In that brief instant, you perceive what matters, and only him.  You say, “I’m gonna miss you,” and he mumbles back, “Me too.”  Then he reaches out to hug you, but the embrace is fleeting and awkward, because his friends are nearby and teenage self-consciousness intrudes.  The moment has passed, and he steps back, swivels around and starts slowly moving away.  You call after him as he goes.  “Have fun in DC.”

Together, holding hands, you meander across the Mall toward the U.S. Capitol Building.  You are young, in love, and glad to be alive.  And you feel vindicated.  So many people had doubted the viability of a long distance relationship of world record geographic proportions.  They had never understood that the conventional wisdom didn’t apply. 

It’s a special moment and vicariously thrilling.  You get to experience the nation’s capital like it’s the first time, through your girlfriend’s dark, dazzling eyes.  But then you look over and see her isolation and distress.  She isn’t really there at all; the woman walking next to you is just a hollow, melancholy shell.  In her mind, she’s still thousands of miles away, back in Australia, consumed with regret, mourning her father’s demise. The truth is inescapable.  You’re here today, gone tomorrow; nothing ever lasts.  And you can’t take anything, or anybody, for granted.  The Capitol Building draws close as you squeeze her hand in silent affirmation.  When you reach the stairs, it begins to rain.

You glance up at the sky, then back at the field, which is increasingly muddy and slick.  Your daughter seems unaffected.  She has the ball now and is locked in on her target.  Dashing down the field, a whirling dervish of athletic intensity, she slices past and muscles through her would-be defenders.  An instant later, she scores, from twenty feet out, with an emphatic, spinning, left-footed blast. Then she notices your son – her brother – on the sideline cheering her on, having just that minute returned from the airport and a week in DC.  Without hesitation, she races over to him, and jumps wildly into his arms.  They cling tightly to each other in an urgent, enthusiastic embrace.  You look over at your wife and buoyantly beam. 

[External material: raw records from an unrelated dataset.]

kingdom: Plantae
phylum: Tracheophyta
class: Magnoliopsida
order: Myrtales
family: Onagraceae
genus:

She is still asleep, so you tiptoe around, treading carefully while you dress.  The room, cloaked in shadows, begins to brighten as daylight slowly infiltrates the blinds.  When you kneel down to tie your shoes next to the bed, she quietly stirs. You straighten up, lean over, and kiss her softly on the forehead.  And in that split second, it all comes flooding back.

 

You peer out the window, staring out at the alien, illuminated skyline.  Behind you, the room is finally starting to fill. As you turn around and reluctantly saunter over, you hear your footsteps as you walk.  A young lawyer stands alone in the middle of the room.  You greet each other with a firm handshake and confident grin.  And your eyes lock. The connection is electric.  For a brief, shining moment, you realize that she’s the most beautiful woman you’ve ever seen.  Then you open your mouth and start to speak.